# IPv6 at Home?



## robbyhicks (Mar 6, 2015)

Anyone here getting IPv6 at home? Cox home and business here in OC doesn't support it yet, but they plan to have it rolled out this year.


----------



## clarity (Mar 6, 2015)

I have it with U-verse. Speeds aren't that great, but they are dependable.


----------



## KuJoe (Mar 6, 2015)

IPv6 is much much better than IPv4 over Comcast.


----------



## drmike (Mar 6, 2015)

Time for an HE IPv6 tunnel perhaps?  On my luxury to do list.

Time Warner at least here doesn't offer such natively.  If I tried asking support, I'd probably need to get a foreign translator to aid me.  So I am left behind on the digital dirt path.


----------



## AMDbuilder (Mar 6, 2015)

I have native IPv6 via TWC, when it's behaving properly.


----------



## Kalam (Mar 6, 2015)

Native IPv6 with Comcast, one of the only things they've done correctly. Routing and speed are generally better too, probably because fewer people use it.


----------



## MannDude (Mar 6, 2015)

Nope, no IPv6 here. I've emailed my ISP to inquire as it appears they actually have an IPv6 range assigned to them but nothing is live.


----------



## KuJoe (Mar 6, 2015)

Kalam said:


> Native IPv6 with Comcast, one of the only things they've done correctly. Routing and speed are generally better too, probably because fewer people use it.


If you do a traceroute over IPv6 with Comcast they hand it off to Level3 within a few hops and Level3 actually routes correctly compared to Comcast's network which is why it works better.


----------



## trewq (Mar 7, 2015)

I have it native here in Australia with a /56. Have had it for many many years now.


----------



## notFound (Mar 7, 2015)

Still no-where near to getting it with Virgin Media. I don't think they even have plans for "soon", at least on the consumer side. OpenVPN is setup to route IPv6 over IPv4 on my VPN, so yeah, not a big issue.


----------



## Hassan (Mar 7, 2015)

#comcastfam


----------



## zed (Mar 7, 2015)

twc supposedly has native v6 available, but honestly my he.net tunnel is probably more reliable anyway. it's definitely more configurable than anything from my isp will be.


----------



## HalfEatenPie (Mar 8, 2015)

Setup a IPv6 Tunnel via HE.  Added about 100 ms more to Google, in addition I got Google Japan geo-location.  Got rid of it.
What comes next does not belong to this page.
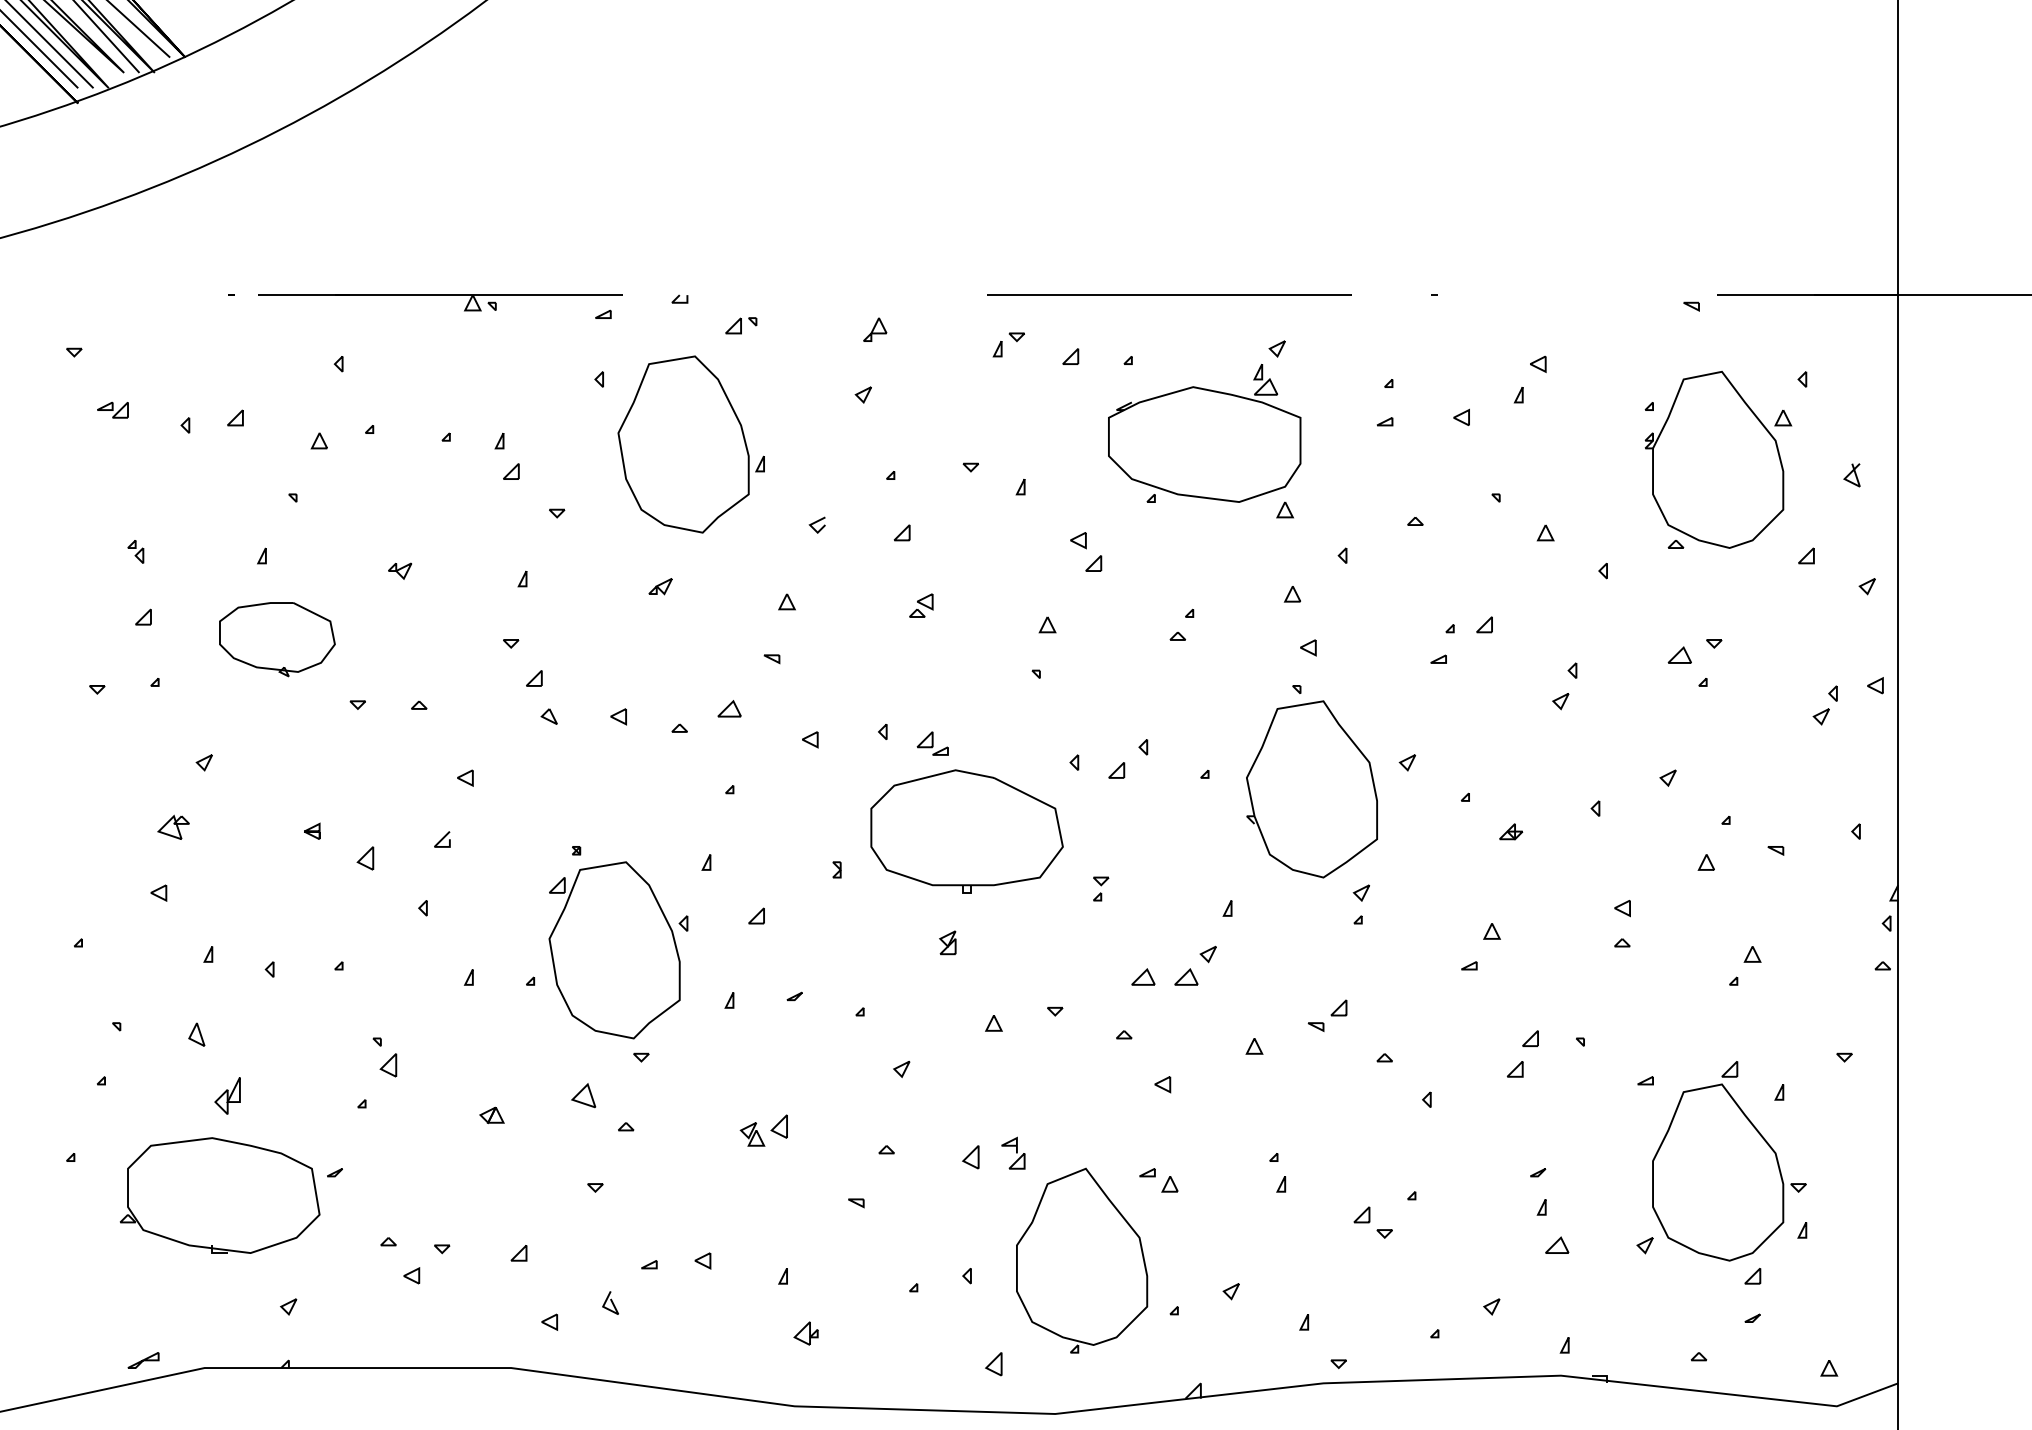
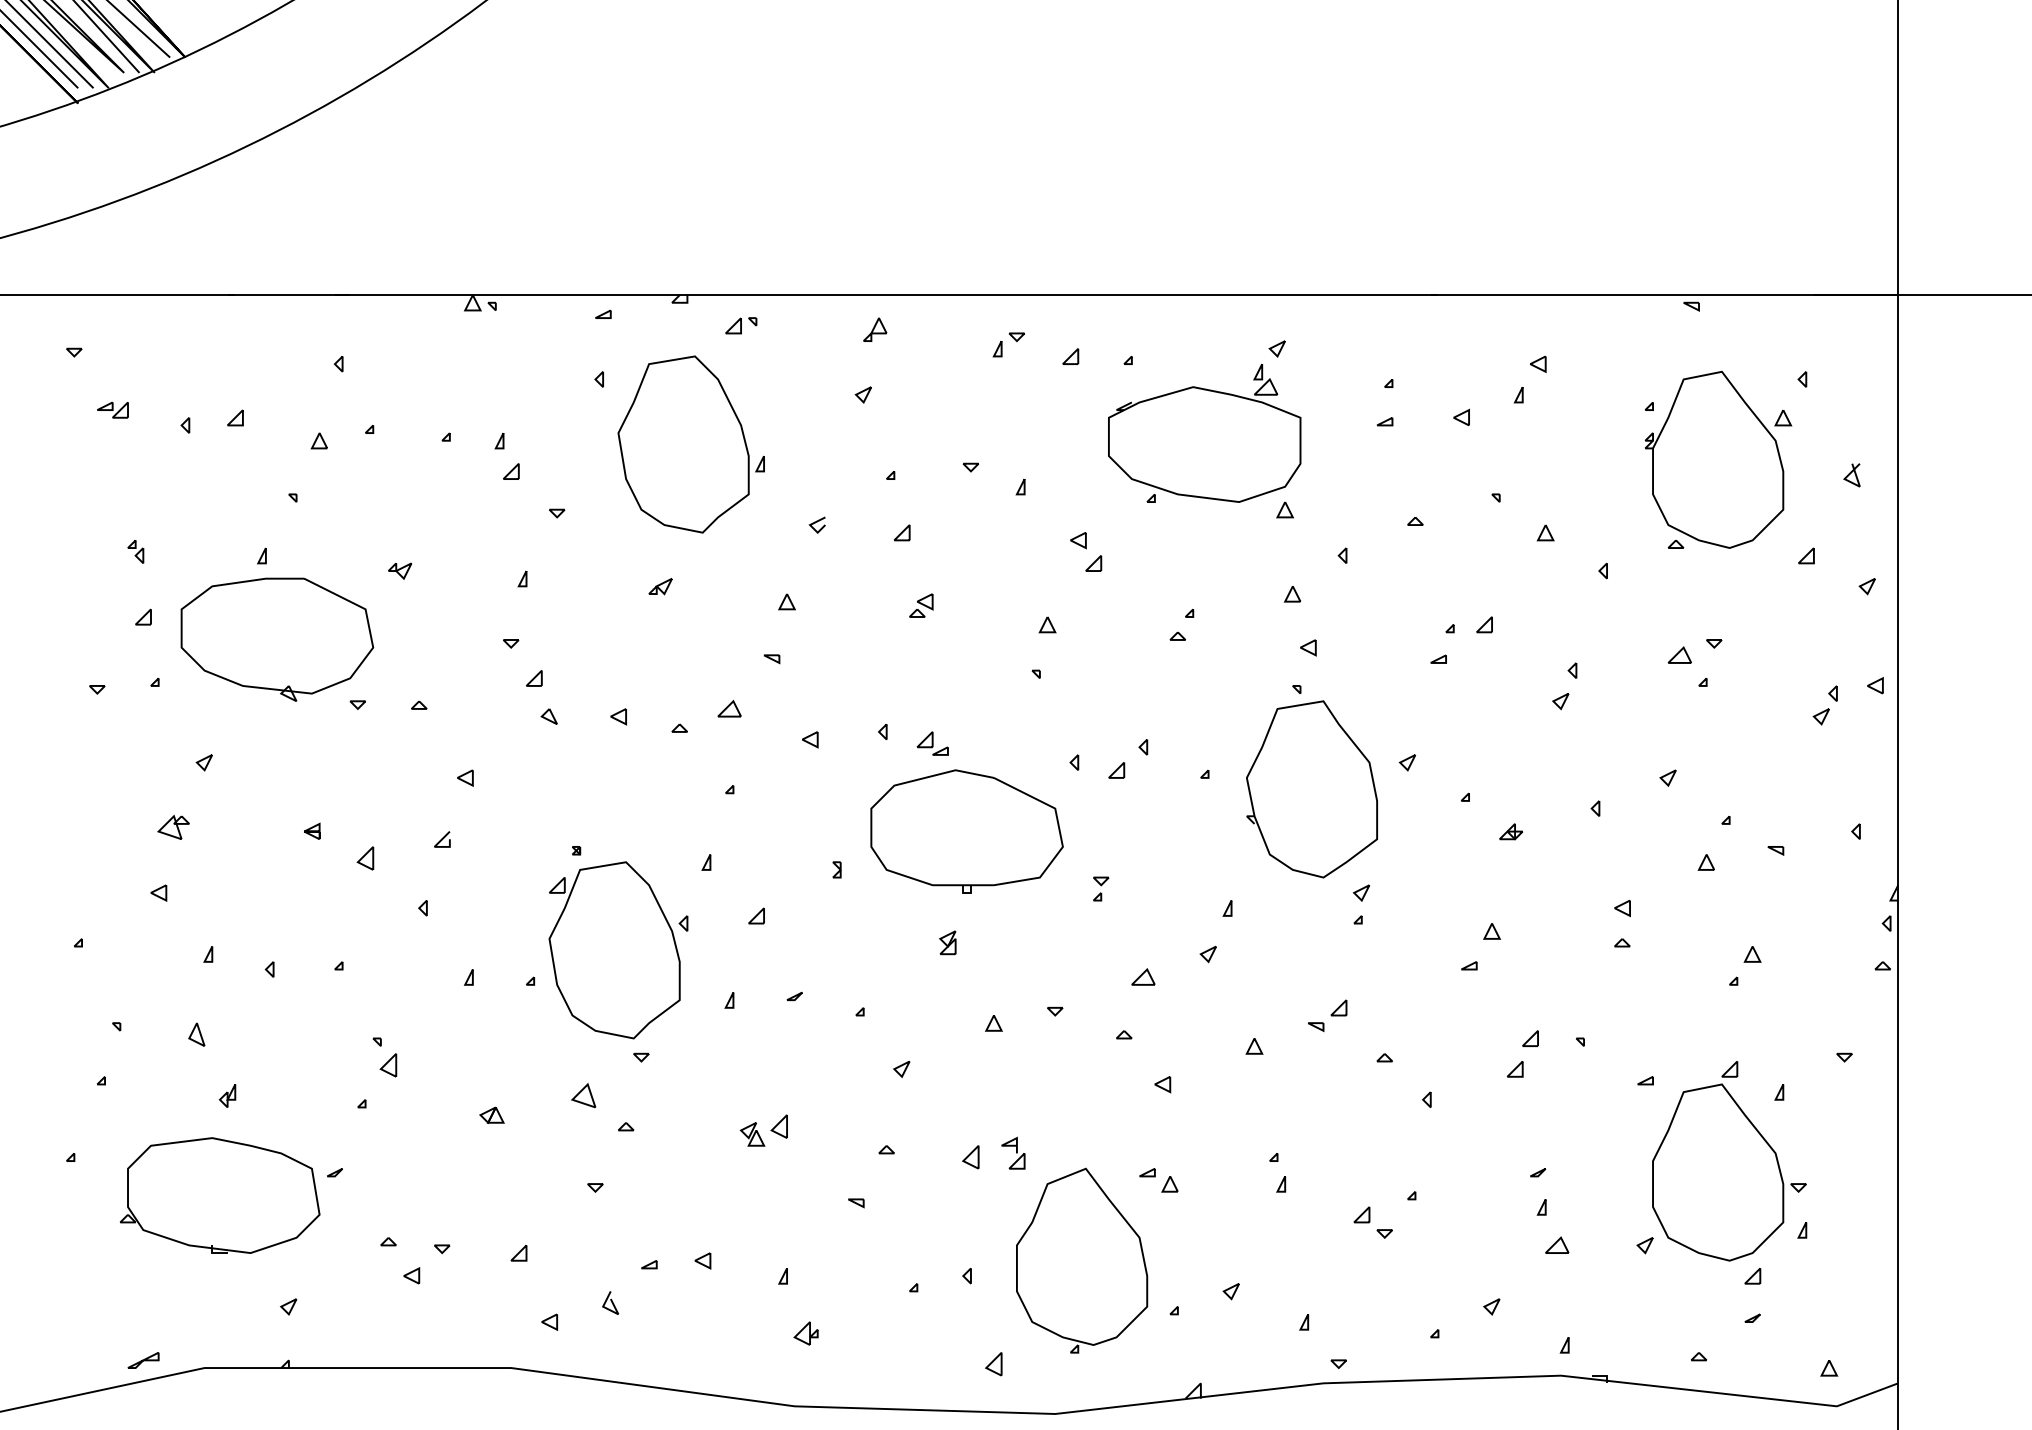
line at (949, 295): dashed -> solid
part at (277, 639) size: 117x76 px -> 195x125 px
part at (1186, 976): present -> none
part at (227, 1095) size: 27x38 px -> 19x24 px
I want to use IPv6 as a fallback, not as the primary.  However, since that can't be done at the router-side (and by that I mean my home router side), I got rid of it and now am stuck with IPv4 again.

No worry though, I use IPv6 on my VPSes and servers for certain networking purposes.


----------



## drmike (Mar 8, 2015)

HalfEatenPie said:


> Setup a IPv6 Tunnel via HE.  Added about 100 ms more to Google, in addition I got Google Japan geo-location.  Got rid of it.
> 
> I want to use IPv6 as a fallback, not as the primary.  However, since that can't be done at the router-side (and by that I mean my home router side), I got rid of it and now am stuck with IPv4 again.
> 
> No worry though, I use IPv6 on my VPSes and servers for certain networking purposes.


There is a one line configuration adjustment you can make in gai.conf to give IPv4 precedence over IPv6 in a dual stacked network configuration, see: http://www.buntschu.ch/blog/?p=493

TL;DR is edit gai.conf to uncomment this line:

#precedence ::ffff:0:0/96 100

Uncomment it and save and presto it should work.   I know because I was dealing with apt-get failings on a dual stack VPS and just did this a week ago


----------



## HalfEatenPie (Mar 8, 2015)

drmike said:


> There is a one line configuration adjustment you can make in gai.conf to give IPv4 precedence over IPv6 in a dual stacked network configuration, see: http://www.buntschu.ch/blog/?p=493
> 
> TL;DR is edit gai.conf to uncomment this line:
> 
> ...


Yeah it'd be nice if this was a linux router.  It was a dd-wrt router that just was infuriating for me to configure.


----------